Questi ultimi due anni, con gli eventi legati alla pandemia del covid 19, e con tutte le conseguenze legate sia alla situazione sanitaria che alle restrizioni sociali e alla crisi economica, più volte mi sono soffermata a riflettere sulla fragilità umana. Ci siamo ritrovati ad essere fragili di fronte alla malattia, di fronte alla solitudine e di fronte alla morte. Ci siamo accorti che a volte i rapporti umani, le amicizie che ci circondano, che riempiono quotidianamente la nostra vita, non bastano. Il lockdown ci ha portato via la nostra quotidianità fatta anche di materialità, di incontri con altre persone, di esperienze in giro per il mondo.

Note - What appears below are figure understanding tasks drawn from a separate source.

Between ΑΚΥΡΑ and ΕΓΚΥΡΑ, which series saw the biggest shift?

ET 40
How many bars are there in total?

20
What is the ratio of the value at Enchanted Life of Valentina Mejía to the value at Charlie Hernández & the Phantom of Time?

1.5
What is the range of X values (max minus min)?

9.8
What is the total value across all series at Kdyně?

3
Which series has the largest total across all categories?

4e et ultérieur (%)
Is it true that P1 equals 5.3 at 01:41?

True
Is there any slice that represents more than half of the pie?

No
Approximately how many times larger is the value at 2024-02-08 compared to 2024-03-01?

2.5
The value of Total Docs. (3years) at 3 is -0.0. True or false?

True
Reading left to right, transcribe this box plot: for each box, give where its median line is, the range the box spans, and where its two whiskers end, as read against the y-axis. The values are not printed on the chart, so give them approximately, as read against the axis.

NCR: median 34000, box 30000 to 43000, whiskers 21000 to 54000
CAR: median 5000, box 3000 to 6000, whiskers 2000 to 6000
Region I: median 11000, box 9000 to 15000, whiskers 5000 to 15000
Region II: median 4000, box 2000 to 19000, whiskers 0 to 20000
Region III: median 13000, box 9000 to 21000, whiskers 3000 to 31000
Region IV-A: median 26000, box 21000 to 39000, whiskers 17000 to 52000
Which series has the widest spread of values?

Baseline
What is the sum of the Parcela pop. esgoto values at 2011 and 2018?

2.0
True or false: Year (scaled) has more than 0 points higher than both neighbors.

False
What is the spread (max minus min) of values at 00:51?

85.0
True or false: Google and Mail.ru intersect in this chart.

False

Ci siamo ritrovati da soli con noi stessi. Guardarsi dentro e capire cosa conta davvero per la nostra vita non è una riflessione che facciamo tutti i giorni. Richiede il silenzio, richiede l’ascolto di noi stessi, richiede la preghiera. La fede ancora una volta è la nostra salvezza, sì la nostra anima. La nostra interiorità e il rapporto con Dio sono ciò che può darci la forza di affrontare ogni cosa.
La pandemia ci ha insegnato che il nostro corpo è fragile e ciò che conta davvero è la nostra spiritualità.
Nella mia vita familiare e nell’Oratorio ho capito presto che la spiritualità è come una pianta, ha bisogno di nutrimento. Il nutrimento è la preghiera che ci crea un collegamento diretto con Dio. Scegliere l’anima, non scegliere il corpo.
L’abbiamo sentito dai telegiornali, e io mi sono immedesimata dal vivo nel mio lavoro di medico delle condizioni di solitudine in cui vivevano i malati di covid in ospedale, a casa o nelle case di cure. Non poter vedere i propri familiari, non poter a volte neanche sentirli per telefono, non sapere quanto tempo sarebbero rimasti in una stanza di ospedale e se sarebbero peggiorate le loro condizioni cliniche. L’unica speranza era intravedere, qualche volta al giorno, gli occhi di un medico o infermiere dietro la maschera dell’ossigeno a cui affidare la propria vita e con cui poter scambiare due parole. È mancato il calore umano dei familiari, la vicinanza che li rassicurava. In quei momenti l’unica cosa che poteva salvare era la fede in Dio.
Pregare, pregare e scegliere Dio. Io ho scelto Dio.
Questo periodo di pandemia, che purtroppo ancora non è concluso, ci ha dato dei segnali, cogliamoli! Non dimentichiamoci, quando questa situazione migliorerà, che tutto ciò che abbiamo intorno è labile, effimero, basta poco per abbatterlo. Noi e la nostra fede siamo la roccaforte su cui contare, le radici da cui ricostruire tutto. Prendiamoci per “mano” e costruiamo tante roccaforti insieme, aiutiamoci a fortificarle a vicenda e a ricostruire ciò che ci rende felice. La fede unisce.
La scienza ci ha permesso di sconfiggere il covid, di guarire dalle malattie del corpo. Dio è la scelta da compiere per essere sani nell’anima. Ed è ciò che conta più di ogni cosa.